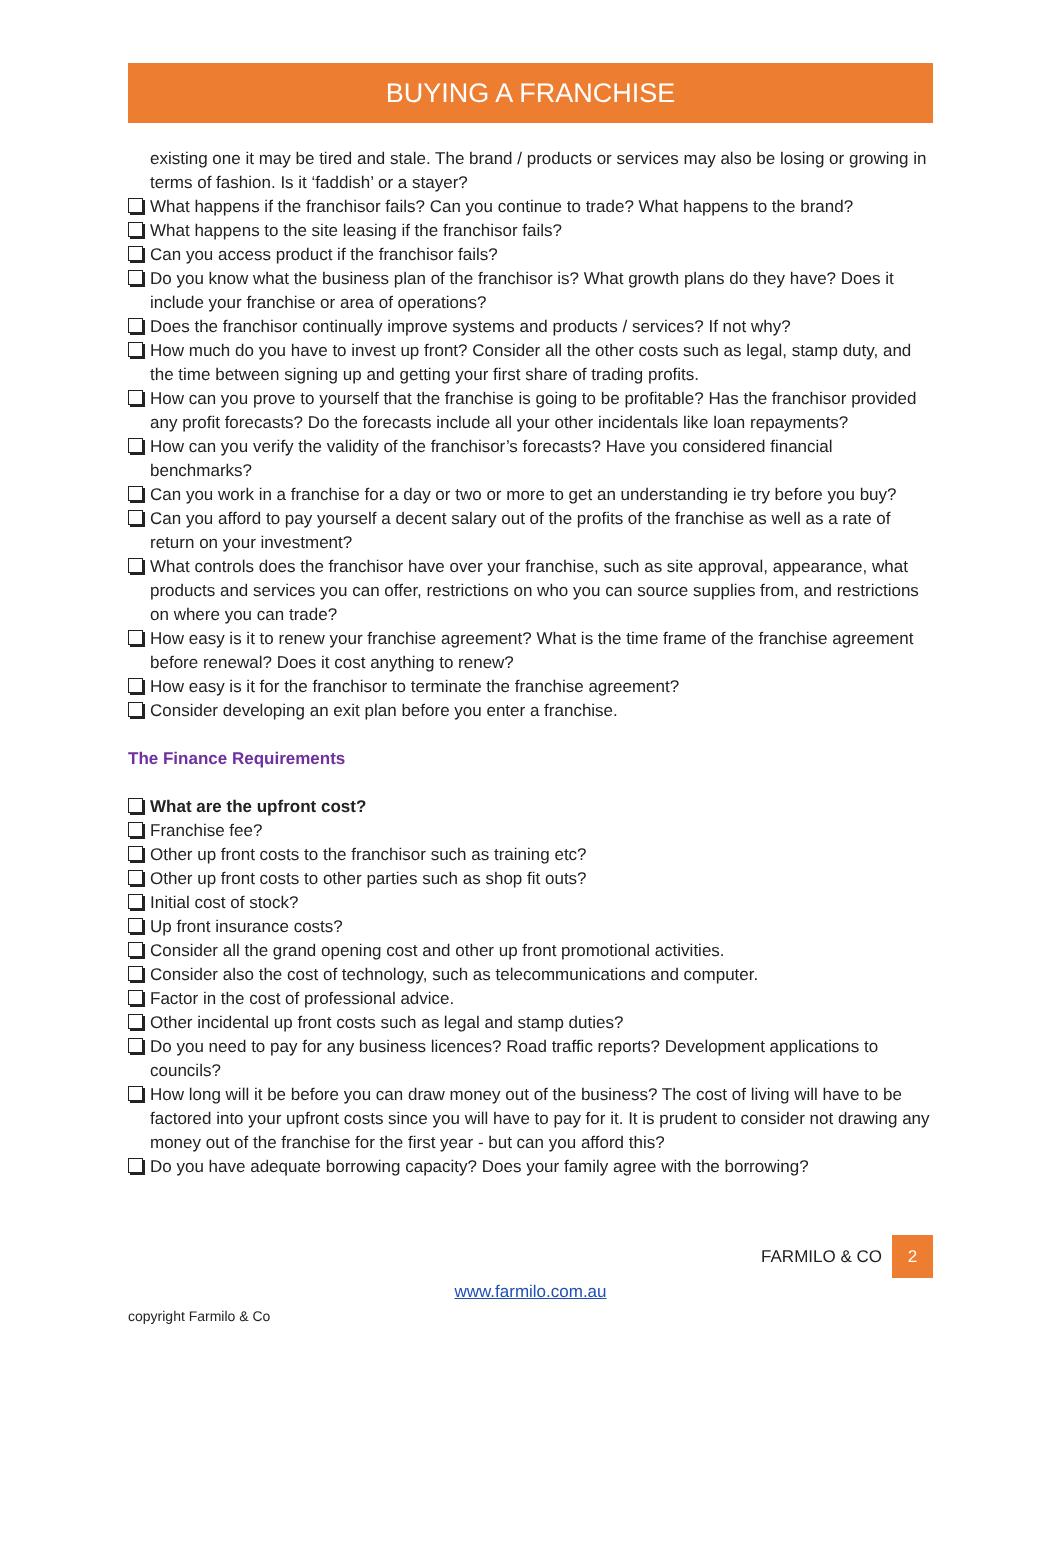BUYING A FRANCHISE
existing one it may be tired and stale. The brand / products or services may also be losing or growing in terms of fashion. Is it ‘faddish’ or a stayer?
What happens if the franchisor fails? Can you continue to trade? What happens to the brand?
What happens to the site leasing if the franchisor fails?
Can you access product if the franchisor fails?
Do you know what the business plan of the franchisor is? What growth plans do they have? Does it include your franchise or area of operations?
Does the franchisor continually improve systems and products / services? If not why?
How much do you have to invest up front? Consider all the other costs such as legal, stamp duty, and the time between signing up and getting your first share of trading profits.
How can you prove to yourself that the franchise is going to be profitable? Has the franchisor provided any profit forecasts? Do the forecasts include all your other incidentals like loan repayments?
How can you verify the validity of the franchisor’s forecasts? Have you considered financial benchmarks?
Can you work in a franchise for a day or two or more to get an understanding ie try before you buy?
Can you afford to pay yourself a decent salary out of the profits of the franchise as well as a rate of return on your investment?
What controls does the franchisor have over your franchise, such as site approval, appearance, what products and services you can offer, restrictions on who you can source supplies from, and restrictions on where you can trade?
How easy is it to renew your franchise agreement? What is the time frame of the franchise agreement before renewal? Does it cost anything to renew?
How easy is it for the franchisor to terminate the franchise agreement?
Consider developing an exit plan before you enter a franchise.
The Finance Requirements
What are the upfront cost?
Franchise fee?
Other up front costs to the franchisor such as training etc?
Other up front costs to other parties such as shop fit outs?
Initial cost of stock?
Up front insurance costs?
Consider all the grand opening cost and other up front promotional activities.
Consider also the cost of technology, such as telecommunications and computer.
Factor in the cost of professional advice.
Other incidental up front costs such as legal and stamp duties?
Do you need to pay for any business licences? Road traffic reports? Development applications to councils?
How long will it be before you can draw money out of the business? The cost of living will have to be factored into your upfront costs since you will have to pay for it. It is prudent to consider not drawing any money out of the franchise for the first year - but can you afford this?
Do you have adequate borrowing capacity? Does your family agree with the borrowing?
FARMILO & CO 2
www.farmilo.com.au
copyright Farmilo & Co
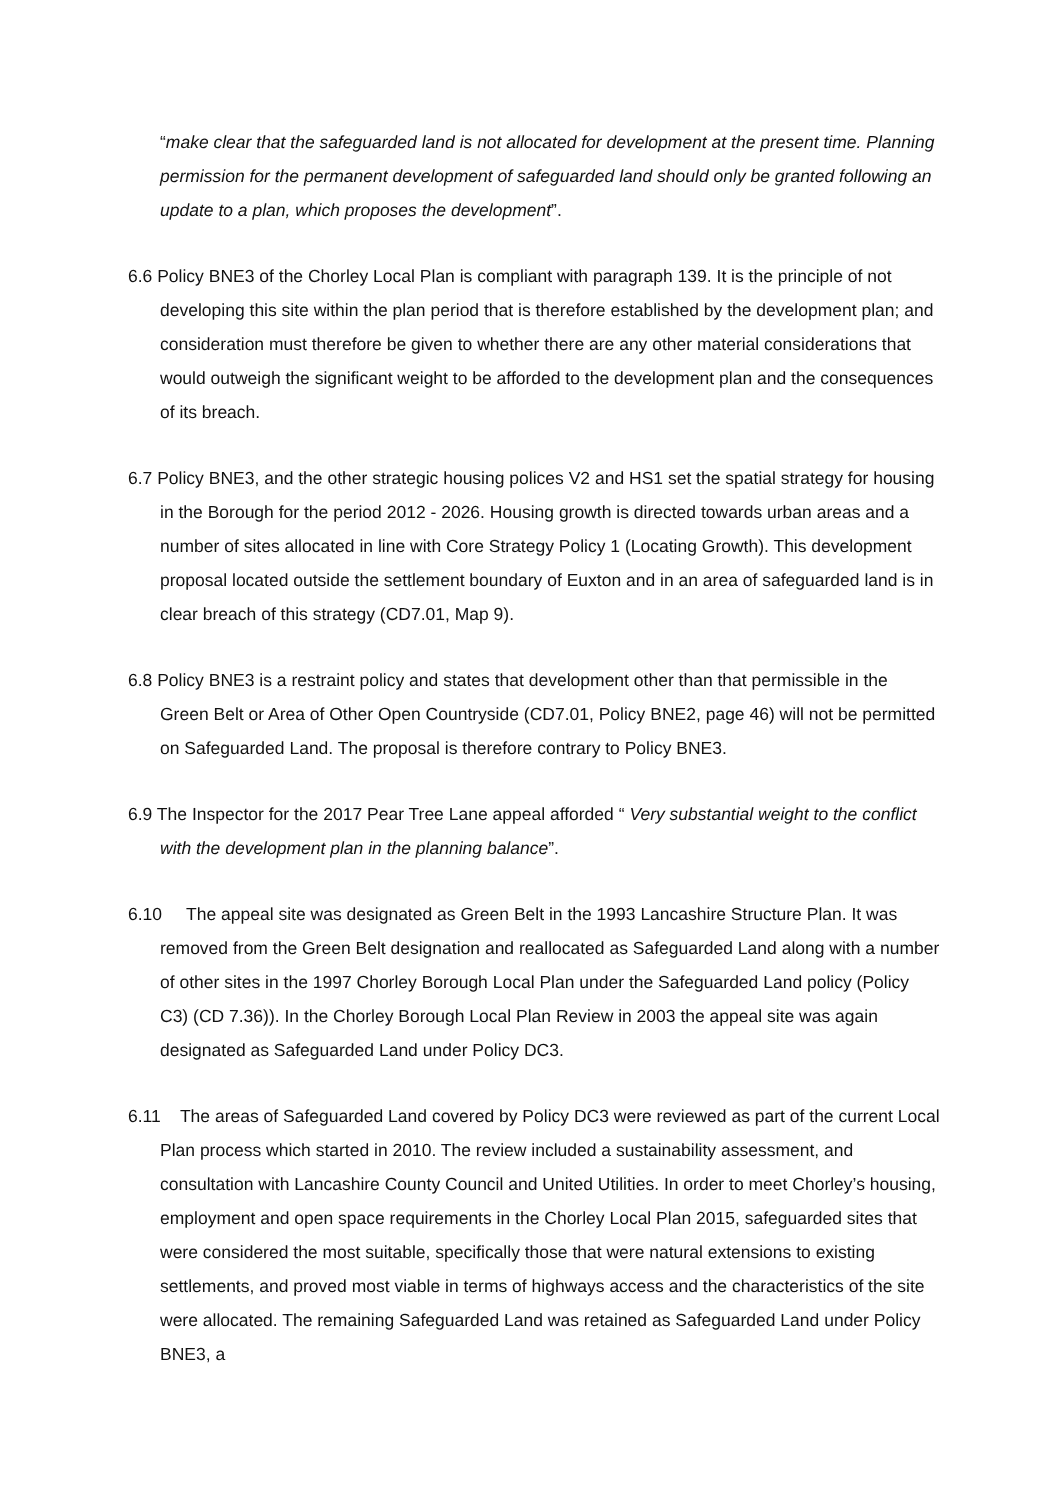“make clear that the safeguarded land is not allocated for development at the present time. Planning permission for the permanent development of safeguarded land should only be granted following an update to a plan, which proposes the development”.
6.6 Policy BNE3 of the Chorley Local Plan is compliant with paragraph 139. It is the principle of not developing this site within the plan period that is therefore established by the development plan; and consideration must therefore be given to whether there are any other material considerations that would outweigh the significant weight to be afforded to the development plan and the consequences of its breach.
6.7 Policy BNE3, and the other strategic housing polices V2 and HS1 set the spatial strategy for housing in the Borough for the period 2012 - 2026. Housing growth is directed towards urban areas and a number of sites allocated in line with Core Strategy Policy 1 (Locating Growth). This development proposal located outside the settlement boundary of Euxton and in an area of safeguarded land is in clear breach of this strategy (CD7.01, Map 9).
6.8 Policy BNE3 is a restraint policy and states that development other than that permissible in the Green Belt or Area of Other Open Countryside (CD7.01, Policy BNE2, page 46) will not be permitted on Safeguarded Land. The proposal is therefore contrary to Policy BNE3.
6.9 The Inspector for the 2017 Pear Tree Lane appeal afforded “ Very substantial weight to the conflict with the development plan in the planning balance”.
6.10 The appeal site was designated as Green Belt in the 1993 Lancashire Structure Plan. It was removed from the Green Belt designation and reallocated as Safeguarded Land along with a number of other sites in the 1997 Chorley Borough Local Plan under the Safeguarded Land policy (Policy C3) (CD 7.36)). In the Chorley Borough Local Plan Review in 2003 the appeal site was again designated as Safeguarded Land under Policy DC3.
6.11 The areas of Safeguarded Land covered by Policy DC3 were reviewed as part of the current Local Plan process which started in 2010. The review included a sustainability assessment, and consultation with Lancashire County Council and United Utilities. In order to meet Chorley’s housing, employment and open space requirements in the Chorley Local Plan 2015, safeguarded sites that were considered the most suitable, specifically those that were natural extensions to existing settlements, and proved most viable in terms of highways access and the characteristics of the site were allocated. The remaining Safeguarded Land was retained as Safeguarded Land under Policy BNE3, a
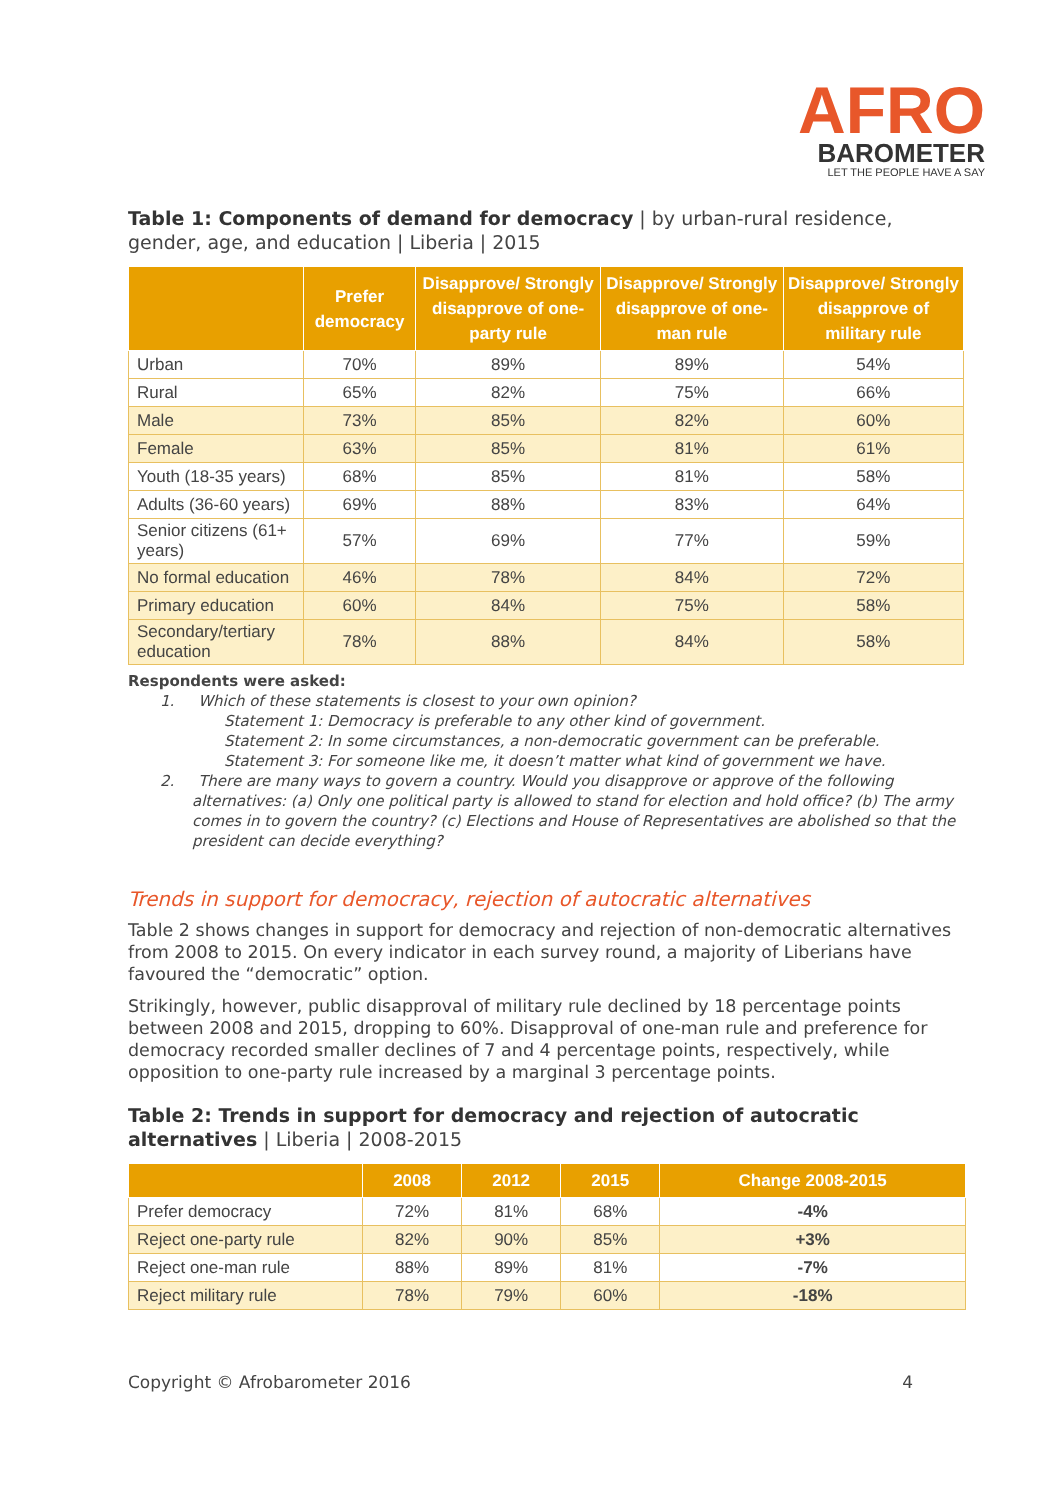AFRO
BAROMETER
LET THE PEOPLE HAVE A SAY
Table 1: Components of demand for democracy | by urban-rural residence, gender, age, and education | Liberia | 2015
| | Prefer democracy | Disapprove/ Strongly disapprove of one-party rule | Disapprove/ Strongly disapprove of one-man rule | Disapprove/ Strongly disapprove of military rule |
| --- | --- | --- | --- | --- |
| Urban | 70% | 89% | 89% | 54% |
| Rural | 65% | 82% | 75% | 66% |
| Male | 73% | 85% | 82% | 60% |
| Female | 63% | 85% | 81% | 61% |
| Youth (18-35 years) | 68% | 85% | 81% | 58% |
| Adults (36-60 years) | 69% | 88% | 83% | 64% |
| Senior citizens (61+ years) | 57% | 69% | 77% | 59% |
| No formal education | 46% | 78% | 84% | 72% |
| Primary education | 60% | 84% | 75% | 58% |
| Secondary/tertiary education | 78% | 88% | 84% | 58% |
Respondents were asked:
1. Which of these statements is closest to your own opinion?
Statement 1: Democracy is preferable to any other kind of government.
Statement 2: In some circumstances, a non-democratic government can be preferable.
Statement 3: For someone like me, it doesn’t matter what kind of government we have.
2. There are many ways to govern a country. Would you disapprove or approve of the following alternatives: (a) Only one political party is allowed to stand for election and hold office? (b) The army comes in to govern the country? (c) Elections and House of Representatives are abolished so that the president can decide everything?
Trends in support for democracy, rejection of autocratic alternatives
Table 2 shows changes in support for democracy and rejection of non-democratic alternatives from 2008 to 2015. On every indicator in each survey round, a majority of Liberians have favoured the “democratic” option.
Strikingly, however, public disapproval of military rule declined by 18 percentage points between 2008 and 2015, dropping to 60%. Disapproval of one-man rule and preference for democracy recorded smaller declines of 7 and 4 percentage points, respectively, while opposition to one-party rule increased by a marginal 3 percentage points.
Table 2: Trends in support for democracy and rejection of autocratic alternatives | Liberia | 2008-2015
| | 2008 | 2012 | 2015 | Change 2008-2015 |
| --- | --- | --- | --- | --- |
| Prefer democracy | 72% | 81% | 68% | -4% |
| Reject one-party rule | 82% | 90% | 85% | +3% |
| Reject one-man rule | 88% | 89% | 81% | -7% |
| Reject military rule | 78% | 79% | 60% | -18% |
Copyright © Afrobarometer 2016 4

Exercise brief> An exact copy of all the records is required, with the pictures omitted.

Completed exercise>
BUYING A FRANCHISE
existing one it may be tired and stale. The brand / products or services may also be losing or growing in terms of fashion. Is it ‘faddish’ or a stayer?
What happens if the franchisor fails? Can you continue to trade? What happens to the brand?
What happens to the site leasing if the franchisor fails?
Can you access product if the franchisor fails?
Do you know what the business plan of the franchisor is? What growth plans do they have? Does it include your franchise or area of operations?
Does the franchisor continually improve systems and products / services? If not why?
How much do you have to invest up front? Consider all the other costs such as legal, stamp duty, and the time between signing up and getting your first share of trading profits.
How can you prove to yourself that the franchise is going to be profitable? Has the franchisor provided any profit forecasts? Do the forecasts include all your other incidentals like loan repayments?
How can you verify the validity of the franchisor’s forecasts? Have you considered financial benchmarks?
Can you work in a franchise for a day or two or more to get an understanding ie try before you buy?
Can you afford to pay yourself a decent salary out of the profits of the franchise as well as a rate of return on your investment?
What controls does the franchisor have over your franchise, such as site approval, appearance, what products and services you can offer, restrictions on who you can source supplies from, and restrictions on where you can trade?
How easy is it to renew your franchise agreement? What is the time frame of the franchise agreement before renewal? Does it cost anything to renew?
How easy is it for the franchisor to terminate the franchise agreement?
Consider developing an exit plan before you enter a franchise.
The Finance Requirements
What are the upfront cost?
Franchise fee?
Other up front costs to the franchisor such as training etc?
Other up front costs to other parties such as shop fit outs?
Initial cost of stock?
Up front insurance costs?
Consider all the grand opening cost and other up front promotional activities.
Consider also the cost of technology, such as telecommunications and computer.
Factor in the cost of professional advice.
Other incidental up front costs such as legal and stamp duties?
Do you need to pay for any business licences? Road traffic reports? Development applications to councils?
How long will it be before you can draw money out of the business? The cost of living will have to be factored into your upfront costs since you will have to pay for it. It is prudent to consider not drawing any money out of the franchise for the first year - but can you afford this?
Do you have adequate borrowing capacity? Does your family agree with the borrowing?
FARMILO & CO 2
www.farmilo.com.au
copyright Farmilo & Co
“make clear that the safeguarded land is not allocated for development at the present time. Planning permission for the permanent development of safeguarded land should only be granted following an update to a plan, which proposes the development”.
6.6 Policy BNE3 of the Chorley Local Plan is compliant with paragraph 139. It is the principle of not developing this site within the plan period that is therefore established by the development plan; and consideration must therefore be given to whether there are any other material considerations that would outweigh the significant weight to be afforded to the development plan and the consequences of its breach.
6.7 Policy BNE3, and the other strategic housing polices V2 and HS1 set the spatial strategy for housing in the Borough for the period 2012 - 2026. Housing growth is directed towards urban areas and a number of sites allocated in line with Core Strategy Policy 1 (Locating Growth). This development proposal located outside the settlement boundary of Euxton and in an area of safeguarded land is in clear breach of this strategy (CD7.01, Map 9).
6.8 Policy BNE3 is a restraint policy and states that development other than that permissible in the Green Belt or Area of Other Open Countryside (CD7.01, Policy BNE2, page 46) will not be permitted on Safeguarded Land. The proposal is therefore contrary to Policy BNE3.
6.9 The Inspector for the 2017 Pear Tree Lane appeal afforded “ Very substantial weight to the conflict with the development plan in the planning balance”.
6.10 The appeal site was designated as Green Belt in the 1993 Lancashire Structure Plan. It was removed from the Green Belt designation and reallocated as Safeguarded Land along with a number of other sites in the 1997 Chorley Borough Local Plan under the Safeguarded Land policy (Policy C3) (CD 7.36)). In the Chorley Borough Local Plan Review in 2003 the appeal site was again designated as Safeguarded Land under Policy DC3.
6.11 The areas of Safeguarded Land covered by Policy DC3 were reviewed as part of the current Local Plan process which started in 2010. The review included a sustainability assessment, and consultation with Lancashire County Council and United Utilities. In order to meet Chorley’s housing, employment and open space requirements in the Chorley Local Plan 2015, safeguarded sites that were considered the most suitable, specifically those that were natural extensions to existing settlements, and proved most viable in terms of highways access and the characteristics of the site were allocated. The remaining Safeguarded Land was retained as Safeguarded Land under Policy BNE3, a
AFRO
BAROMETER
LET THE PEOPLE HAVE A SAY
Table 1: Components of demand for democracy | by urban-rural residence, gender, age, and education | Liberia | 2015
| | Prefer democracy | Disapprove/ Strongly disapprove of one-party rule | Disapprove/ Strongly disapprove of one-man rule | Disapprove/ Strongly disapprove of military rule |
| --- | --- | --- | --- | --- |
| Urban | 70% | 89% | 89% | 54% |
| Rural | 65% | 82% | 75% | 66% |
| Male | 73% | 85% | 82% | 60% |
| Female | 63% | 85% | 81% | 61% |
| Youth (18-35 years) | 68% | 85% | 81% | 58% |
| Adults (36-60 years) | 69% | 88% | 83% | 64% |
| Senior citizens (61+ years) | 57% | 69% | 77% | 59% |
| No formal education | 46% | 78% | 84% | 72% |
| Primary education | 60% | 84% | 75% | 58% |
| Secondary/tertiary education | 78% | 88% | 84% | 58% |
Respondents were asked:
1. Which of these statements is closest to your own opinion?
Statement 1: Democracy is preferable to any other kind of government.
Statement 2: In some circumstances, a non-democratic government can be preferable.
Statement 3: For someone like me, it doesn’t matter what kind of government we have.
2. There are many ways to govern a country. Would you disapprove or approve of the following alternatives: (a) Only one political party is allowed to stand for election and hold office? (b) The army comes in to govern the country? (c) Elections and House of Representatives are abolished so that the president can decide everything?
Trends in support for democracy, rejection of autocratic alternatives
Table 2 shows changes in support for democracy and rejection of non-democratic alternatives from 2008 to 2015. On every indicator in each survey round, a majority of Liberians have favoured the “democratic” option.
Strikingly, however, public disapproval of military rule declined by 18 percentage points between 2008 and 2015, dropping to 60%. Disapproval of one-man rule and preference for democracy recorded smaller declines of 7 and 4 percentage points, respectively, while opposition to one-party rule increased by a marginal 3 percentage points.
Table 2: Trends in support for democracy and rejection of autocratic alternatives | Liberia | 2008-2015
| | 2008 | 2012 | 2015 | Change 2008-2015 |
| --- | --- | --- | --- | --- |
| Prefer democracy | 72% | 81% | 68% | -4% |
| Reject one-party rule | 82% | 90% | 85% | +3% |
| Reject one-man rule | 88% | 89% | 81% | -7% |
| Reject military rule | 78% | 79% | 60% | -18% |
Copyright © Afrobarometer 2016 4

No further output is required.